Un paradoxe dans ces ressentiments mutuels, qui s’explique en partie par l’enchevêtrement des compétences à l’échelon territorial. « Avant, si on était mécontent, on pouvait engueuler notre maire » réagit Boris Petroff, administrateur territorial retraité. « Aujourd’hui le territoire a éclaté, il existe des structures supracommunales qui ont cassé ce lien historique, le maire est beaucoup moins un élu développeur de territoire identifié ». Ajoutez à cela une baisse significative des budgets et une capacité amoindrie à se projeter dans le long terme, et vous avez le cocktail parfait pour un décrochage entre élus et citoyens.

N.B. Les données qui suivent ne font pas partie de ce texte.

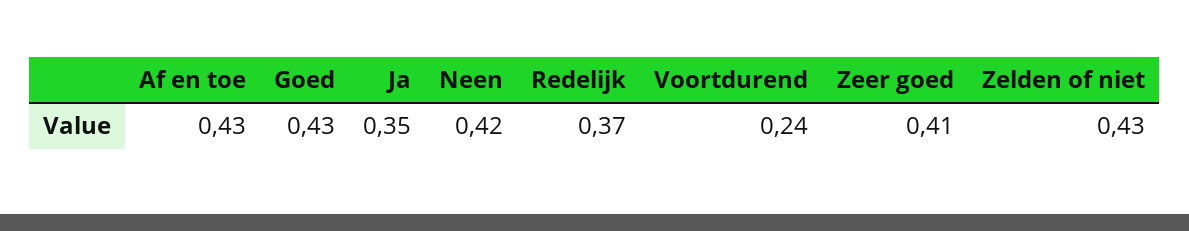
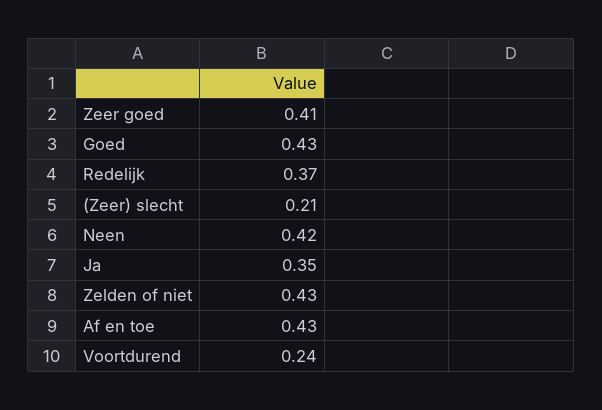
(Zeer) slecht: none -> 0.21

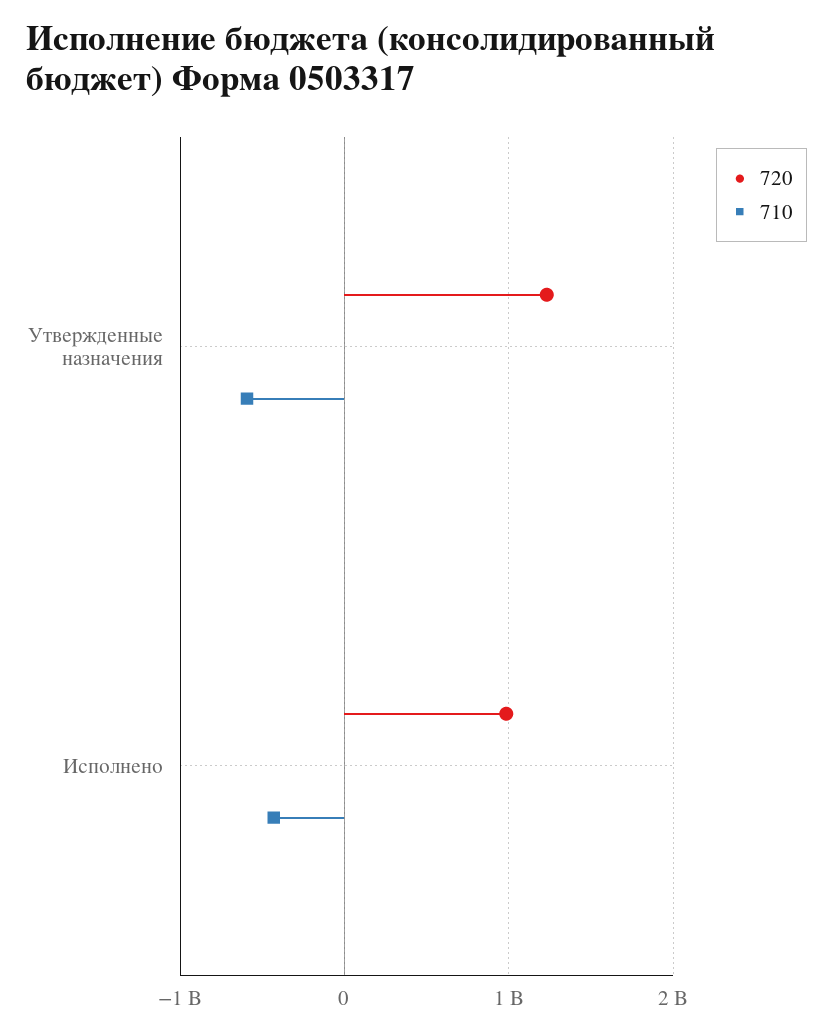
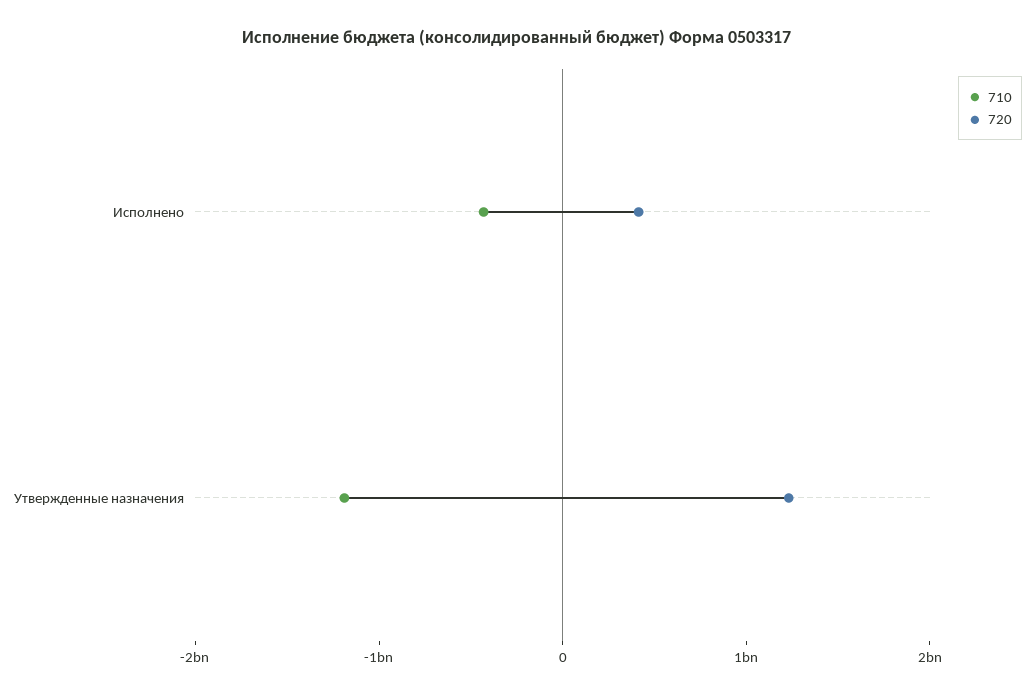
710, Утвержденные назначения: -600000000 -> -1200000000
720, Исполнено: 1000000000 -> 400000000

Mais en réponse à ces élus qui regrettent d’être face à des électeurs-consommateurs, l’ex-DGS rétorque qu’ils ont aussi leur part de responsabilité : « le vote des habitants donne une légitimité aux élus qui se perçoivent comme une élite. Les habitants ne sont là que pour les élire, ils sont exclus après. »
Selon Boris Petroff,
« En Bolivie ou au Vénézuela, la Constitution prévoit la possibilité de destituer un élu qui ne respecte pas ses engagements. La Ve République, avec son article 78, a tout simplement éliminé cet aspect qui existait jusque-là en France. Si les élus avaient cette épée de Damoclès au-dessus de la tête, ils feraient un peu plus attention. »
La difficile route vers l’élu 2.0
C’est généralement à ce stade, quand les élus cherchent à se rabibocher avec les administrés, qu’intervient la solution « démocratie participative ». Mais en pratiquant souvent une méthode « à la papa », avec des logiques très descendantes. « Rien que dans la mise en scène, cela ne va pas » estime Armel Le Coz. « Les réunions publiques sont organisées à des horaires peu pratiques, avec une logique de confrontation. » Les élus sur l’estrade, les citoyens en face sur des rangées de chaises, censés écouter religieusement le discours des édiles. « Il faut casser les codes en se mélangeant, en se plaçant en cercle par exemple. Et en nommant un tiers qui pose les règles du jeu en toute neutralité. On peut utiliser des formes de « serious game », de débats mouvants, du théâtre forum… » Bref, engager une discussion plus franche, qui permet de dépasser les intérêts particuliers pour intéresser les participants à l’intérêt général.
En route pour l’élu 2.0 ? Pourquoi pas, en changeant son prisme : « pour regagner leur confiance, explique Armel Le Coz, il faut dépasser la logique de faire pour, essayer de faire avec, voire même être dans le laisser faire en créant un écosystème favorable à ce que les personnes puissent se prendre en main et gagner en pouvoir d’agir. Le politique a bien plus un rôle d’animateur pour libérer les énergies citoyennes qu’un rôle de « faire pour ». »
Kingersheim, laboratoire de la « démocratie exigeante »
Dans cette commune près de Mulhouse, Jo Spiegel, le maire, a constaté l’absence de lieu dédié au débat. Une maison de la citoyenneté a vu le jour il y a 10 ans, accueillant toute initiative d’intérêt général. Une ancienne ferme, équipée d’une salle de convivialité et d’une salle du conseil, l’agora circulaire, où se déroulent désormais les conseils municipaux.
En parallèle, il crée les conseils participatifs, où un panachage de citoyens est invité à débattre d’un projet : des commerçants, des habitants du quartier concerné mais aussi des habitants tirés au sort forment le panel et échangent. Un moyen de trouver un consensus en faisant prendre conscience à chaque partie que les avis parfois très divergents nécessitent de procéder à des arbitrages. Une démarche qualifiée par Jo Spiegel de « haute qualité démocratique ».